WHAT TO DO →
Read through the listing below and copy each line in which the word "inputs" occurs.

DATA EXTRACT →

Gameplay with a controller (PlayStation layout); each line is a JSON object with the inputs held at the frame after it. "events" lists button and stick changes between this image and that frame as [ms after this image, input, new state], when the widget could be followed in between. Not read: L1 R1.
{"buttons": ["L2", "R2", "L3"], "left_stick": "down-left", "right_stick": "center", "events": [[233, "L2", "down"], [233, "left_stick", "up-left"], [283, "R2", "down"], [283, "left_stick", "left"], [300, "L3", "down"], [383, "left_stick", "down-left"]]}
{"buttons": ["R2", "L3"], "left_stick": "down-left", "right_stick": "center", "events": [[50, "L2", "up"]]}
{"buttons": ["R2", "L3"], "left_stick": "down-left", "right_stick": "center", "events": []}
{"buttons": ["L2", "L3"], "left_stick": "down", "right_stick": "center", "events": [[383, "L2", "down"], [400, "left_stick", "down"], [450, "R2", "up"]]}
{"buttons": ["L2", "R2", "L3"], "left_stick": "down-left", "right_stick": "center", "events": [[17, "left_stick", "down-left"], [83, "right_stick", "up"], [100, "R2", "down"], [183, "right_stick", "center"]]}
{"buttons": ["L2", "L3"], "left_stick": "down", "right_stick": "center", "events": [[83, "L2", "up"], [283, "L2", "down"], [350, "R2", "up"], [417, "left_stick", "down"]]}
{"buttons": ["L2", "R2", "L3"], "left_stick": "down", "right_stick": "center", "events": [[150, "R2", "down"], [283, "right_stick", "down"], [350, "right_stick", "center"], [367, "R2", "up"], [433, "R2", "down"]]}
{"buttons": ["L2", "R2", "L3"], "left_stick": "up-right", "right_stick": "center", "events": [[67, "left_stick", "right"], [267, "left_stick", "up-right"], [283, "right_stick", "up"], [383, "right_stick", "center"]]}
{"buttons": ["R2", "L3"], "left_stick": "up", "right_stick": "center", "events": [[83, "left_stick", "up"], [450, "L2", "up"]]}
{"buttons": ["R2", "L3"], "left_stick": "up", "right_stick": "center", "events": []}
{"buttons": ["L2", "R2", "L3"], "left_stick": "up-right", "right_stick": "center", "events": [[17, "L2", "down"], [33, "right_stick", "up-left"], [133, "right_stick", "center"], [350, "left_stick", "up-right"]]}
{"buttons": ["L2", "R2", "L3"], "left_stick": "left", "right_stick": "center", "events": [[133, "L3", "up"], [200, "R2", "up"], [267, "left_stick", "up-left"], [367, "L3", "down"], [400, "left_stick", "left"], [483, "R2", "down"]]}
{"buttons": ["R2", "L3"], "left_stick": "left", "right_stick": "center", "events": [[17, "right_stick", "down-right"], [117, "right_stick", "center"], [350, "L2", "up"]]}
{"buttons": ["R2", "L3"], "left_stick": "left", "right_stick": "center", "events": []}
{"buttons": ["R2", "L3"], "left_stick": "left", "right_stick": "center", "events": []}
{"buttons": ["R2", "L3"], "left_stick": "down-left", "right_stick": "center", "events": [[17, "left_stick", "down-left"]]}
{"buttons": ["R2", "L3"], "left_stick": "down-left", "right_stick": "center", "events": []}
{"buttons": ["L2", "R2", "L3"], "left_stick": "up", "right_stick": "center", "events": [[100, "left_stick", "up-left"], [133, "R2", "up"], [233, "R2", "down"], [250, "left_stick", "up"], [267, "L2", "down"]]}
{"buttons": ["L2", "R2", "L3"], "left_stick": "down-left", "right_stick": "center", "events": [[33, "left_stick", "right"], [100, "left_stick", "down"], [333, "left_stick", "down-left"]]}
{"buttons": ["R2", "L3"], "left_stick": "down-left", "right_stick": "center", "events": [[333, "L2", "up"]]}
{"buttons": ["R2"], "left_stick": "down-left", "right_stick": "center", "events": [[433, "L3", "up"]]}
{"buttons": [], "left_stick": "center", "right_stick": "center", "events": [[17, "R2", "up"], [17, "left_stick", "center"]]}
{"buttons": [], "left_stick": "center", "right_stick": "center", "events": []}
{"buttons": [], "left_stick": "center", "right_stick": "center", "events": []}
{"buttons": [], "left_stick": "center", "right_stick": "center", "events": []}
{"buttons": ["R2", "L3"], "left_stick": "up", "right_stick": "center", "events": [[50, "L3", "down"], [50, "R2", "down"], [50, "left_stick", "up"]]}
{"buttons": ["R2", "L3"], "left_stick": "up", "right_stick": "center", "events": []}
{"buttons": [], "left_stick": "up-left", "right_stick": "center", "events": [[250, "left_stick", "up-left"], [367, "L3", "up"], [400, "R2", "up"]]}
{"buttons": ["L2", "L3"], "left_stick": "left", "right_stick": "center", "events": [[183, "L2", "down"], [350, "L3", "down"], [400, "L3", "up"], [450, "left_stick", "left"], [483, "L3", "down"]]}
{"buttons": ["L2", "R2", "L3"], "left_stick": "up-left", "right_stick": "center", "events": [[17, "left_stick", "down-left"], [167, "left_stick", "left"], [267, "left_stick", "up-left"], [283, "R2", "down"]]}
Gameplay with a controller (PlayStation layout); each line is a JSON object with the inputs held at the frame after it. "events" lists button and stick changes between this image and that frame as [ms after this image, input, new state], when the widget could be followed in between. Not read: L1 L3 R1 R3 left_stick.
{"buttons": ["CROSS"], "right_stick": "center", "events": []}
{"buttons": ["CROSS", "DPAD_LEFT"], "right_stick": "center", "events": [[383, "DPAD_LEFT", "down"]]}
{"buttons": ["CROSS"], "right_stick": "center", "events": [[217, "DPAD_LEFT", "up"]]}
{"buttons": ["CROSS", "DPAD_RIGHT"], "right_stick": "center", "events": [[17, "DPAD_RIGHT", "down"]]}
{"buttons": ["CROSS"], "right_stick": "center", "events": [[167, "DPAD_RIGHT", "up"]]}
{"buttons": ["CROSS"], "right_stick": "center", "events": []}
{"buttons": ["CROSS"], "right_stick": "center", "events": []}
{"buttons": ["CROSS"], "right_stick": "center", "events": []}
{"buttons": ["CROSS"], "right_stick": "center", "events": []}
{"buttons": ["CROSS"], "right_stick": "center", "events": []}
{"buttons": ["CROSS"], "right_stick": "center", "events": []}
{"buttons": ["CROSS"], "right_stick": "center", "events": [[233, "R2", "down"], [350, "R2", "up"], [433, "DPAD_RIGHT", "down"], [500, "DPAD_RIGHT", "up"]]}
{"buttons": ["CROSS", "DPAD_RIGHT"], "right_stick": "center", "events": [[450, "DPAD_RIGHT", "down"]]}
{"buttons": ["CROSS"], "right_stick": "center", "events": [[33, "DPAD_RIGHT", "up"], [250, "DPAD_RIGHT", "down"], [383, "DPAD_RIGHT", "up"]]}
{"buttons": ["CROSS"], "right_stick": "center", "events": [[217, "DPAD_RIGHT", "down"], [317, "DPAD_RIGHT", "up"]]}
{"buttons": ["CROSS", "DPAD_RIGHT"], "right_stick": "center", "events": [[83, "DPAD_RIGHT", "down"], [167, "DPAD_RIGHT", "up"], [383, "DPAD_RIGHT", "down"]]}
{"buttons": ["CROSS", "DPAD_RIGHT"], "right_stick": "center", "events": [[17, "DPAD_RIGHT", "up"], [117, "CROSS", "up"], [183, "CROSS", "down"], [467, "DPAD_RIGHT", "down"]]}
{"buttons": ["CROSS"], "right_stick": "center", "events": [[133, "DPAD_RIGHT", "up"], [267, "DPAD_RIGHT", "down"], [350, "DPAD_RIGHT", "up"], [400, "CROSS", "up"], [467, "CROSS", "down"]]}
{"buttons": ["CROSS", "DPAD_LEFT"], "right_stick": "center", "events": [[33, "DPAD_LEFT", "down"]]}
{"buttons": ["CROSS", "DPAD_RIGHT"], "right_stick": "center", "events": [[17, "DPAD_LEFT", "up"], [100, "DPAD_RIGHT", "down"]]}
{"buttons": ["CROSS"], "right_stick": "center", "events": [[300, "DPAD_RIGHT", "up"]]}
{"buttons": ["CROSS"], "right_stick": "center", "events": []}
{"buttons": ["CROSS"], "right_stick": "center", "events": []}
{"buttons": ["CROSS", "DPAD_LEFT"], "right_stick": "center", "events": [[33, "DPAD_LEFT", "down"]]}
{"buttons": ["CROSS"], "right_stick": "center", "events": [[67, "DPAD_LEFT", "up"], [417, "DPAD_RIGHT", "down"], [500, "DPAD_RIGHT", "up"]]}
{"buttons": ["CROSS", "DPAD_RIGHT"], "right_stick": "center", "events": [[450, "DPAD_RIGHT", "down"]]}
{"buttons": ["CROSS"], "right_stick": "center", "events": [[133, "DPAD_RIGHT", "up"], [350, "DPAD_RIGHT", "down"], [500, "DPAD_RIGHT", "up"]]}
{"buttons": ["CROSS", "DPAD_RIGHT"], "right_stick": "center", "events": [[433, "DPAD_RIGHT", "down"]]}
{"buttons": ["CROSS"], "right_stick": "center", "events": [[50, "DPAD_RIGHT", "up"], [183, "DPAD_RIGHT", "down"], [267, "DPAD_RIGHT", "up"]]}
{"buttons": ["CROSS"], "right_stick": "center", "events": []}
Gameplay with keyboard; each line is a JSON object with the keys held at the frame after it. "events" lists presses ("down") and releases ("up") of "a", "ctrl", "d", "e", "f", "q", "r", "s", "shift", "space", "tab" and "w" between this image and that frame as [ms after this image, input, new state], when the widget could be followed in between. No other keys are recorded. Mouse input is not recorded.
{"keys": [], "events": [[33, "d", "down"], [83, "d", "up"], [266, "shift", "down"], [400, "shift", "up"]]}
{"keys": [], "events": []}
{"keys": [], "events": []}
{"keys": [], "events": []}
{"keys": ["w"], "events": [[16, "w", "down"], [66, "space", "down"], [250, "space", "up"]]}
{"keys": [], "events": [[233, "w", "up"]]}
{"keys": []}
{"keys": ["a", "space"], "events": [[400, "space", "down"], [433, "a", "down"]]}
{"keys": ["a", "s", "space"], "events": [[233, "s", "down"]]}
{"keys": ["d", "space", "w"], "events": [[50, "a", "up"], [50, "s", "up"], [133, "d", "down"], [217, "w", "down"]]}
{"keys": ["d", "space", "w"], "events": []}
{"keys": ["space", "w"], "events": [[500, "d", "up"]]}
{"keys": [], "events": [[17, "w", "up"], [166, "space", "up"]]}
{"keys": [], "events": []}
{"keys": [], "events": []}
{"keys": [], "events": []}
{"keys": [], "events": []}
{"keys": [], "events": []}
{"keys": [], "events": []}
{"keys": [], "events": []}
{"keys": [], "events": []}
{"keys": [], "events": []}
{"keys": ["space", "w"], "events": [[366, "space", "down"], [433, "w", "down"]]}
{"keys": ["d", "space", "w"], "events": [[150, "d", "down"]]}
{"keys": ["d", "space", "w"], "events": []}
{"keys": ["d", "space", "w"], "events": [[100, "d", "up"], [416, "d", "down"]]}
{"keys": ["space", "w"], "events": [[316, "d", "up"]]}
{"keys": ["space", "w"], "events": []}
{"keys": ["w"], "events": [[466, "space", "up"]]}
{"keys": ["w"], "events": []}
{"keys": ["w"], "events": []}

ANSWER TO THIS EXERCISE →
Gameplay with a controller (PlayStation layout); each line is a JSON object with the inputs held at the frame after it. "events" lists button and stick changes between this image and that frame as [ms after this image, input, new state], when the widget could be followed in between. Not read: L1 R1.
Gameplay with a controller (PlayStation layout); each line is a JSON object with the inputs held at the frame after it. "events" lists button and stick changes between this image and that frame as [ms after this image, input, new state], when the widget could be followed in between. Not read: L1 L3 R1 R3 left_stick.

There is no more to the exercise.